> EXTRACTED INFORMATION
☆ ☆ ☆
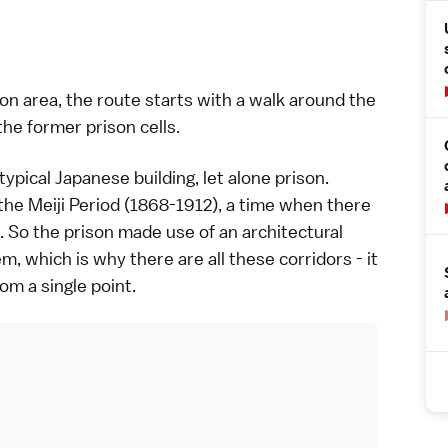
ion area, the route starts with a walk around the
the former prison cells.
 typical Japanese building, let alone prison.
 the
Meiji Period (1868-1912)
, a time when there
 So the prison made use of an architectural
m, which is why there are all these corridors - it
m a single point.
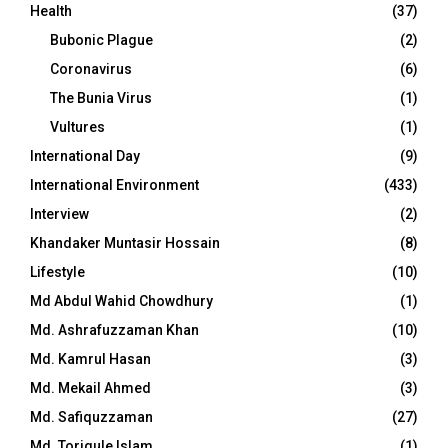
Health
(37)
Bubonic Plague
(2)
Coronavirus
(6)
The Bunia Virus
(1)
Vultures
(1)
International Day
(9)
International Environment
(433)
Interview
(2)
Khandaker Muntasir Hossain
(8)
Lifestyle
(10)
Md Abdul Wahid Chowdhury
(1)
Md. Ashrafuzzaman Khan
(10)
Md. Kamrul Hasan
(3)
Md. Mekail Ahmed
(3)
Md. Safiquzzaman
(27)
Md. Toriqule Islam
(1)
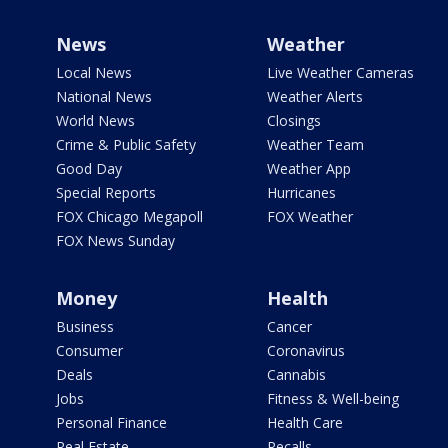
News
Weather
Local News
Live Weather Cameras
National News
Weather Alerts
World News
Closings
Crime & Public Safety
Weather Team
Good Day
Weather App
Special Reports
Hurricanes
FOX Chicago Megapoll
FOX Weather
FOX News Sunday
Money
Health
Business
Cancer
Consumer
Coronavirus
Deals
Cannabis
Jobs
Fitness & Well-being
Personal Finance
Health Care
Real Estate
Recalls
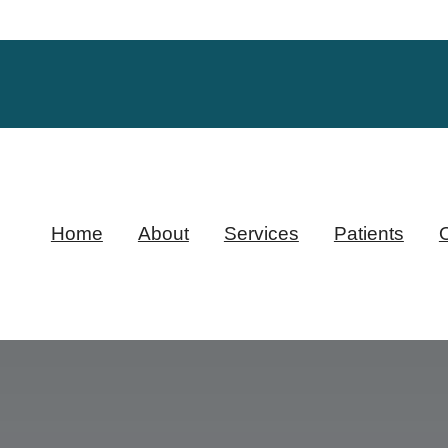
Home
About
Services
Patients
O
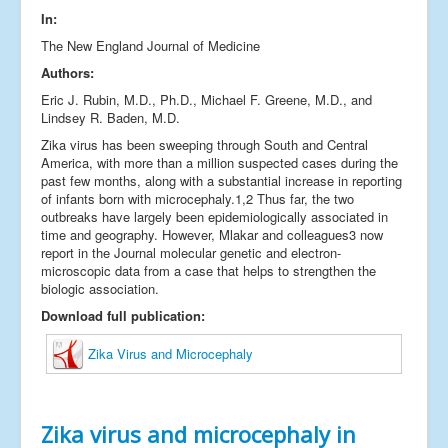
In:
Links
The New England Journal of Medicine
Fale conosco
Authors:
_
Eric J. Rubin, M.D., Ph.D., Michael F. Greene, M.D., and
Lindsey R. Baden, M.D.
Zika virus has been sweeping through South and Central
America, with more than a million suspected cases during the
past few months, along with a substantial increase in reporting
of infants born with microcephaly.1,2 Thus far, the two
outbreaks have largely been epidemiologically associated in
time and geography. However, Mlakar and colleagues3 now
report in the Journal molecular genetic and electron-
microscopic data from a case that helps to strengthen the
biologic association.
Download full publication:
Zika Virus and Microcephaly
Zika virus and microcephaly in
☆ ☆ ☆
> YOUR TASK
Only the lines with "Zika" are needed; find them in the records and copy each one.

> ANSWER BOX
Zika virus has been sweeping through South and Central
Zika Virus and Microcephaly
Zika virus and microcephaly in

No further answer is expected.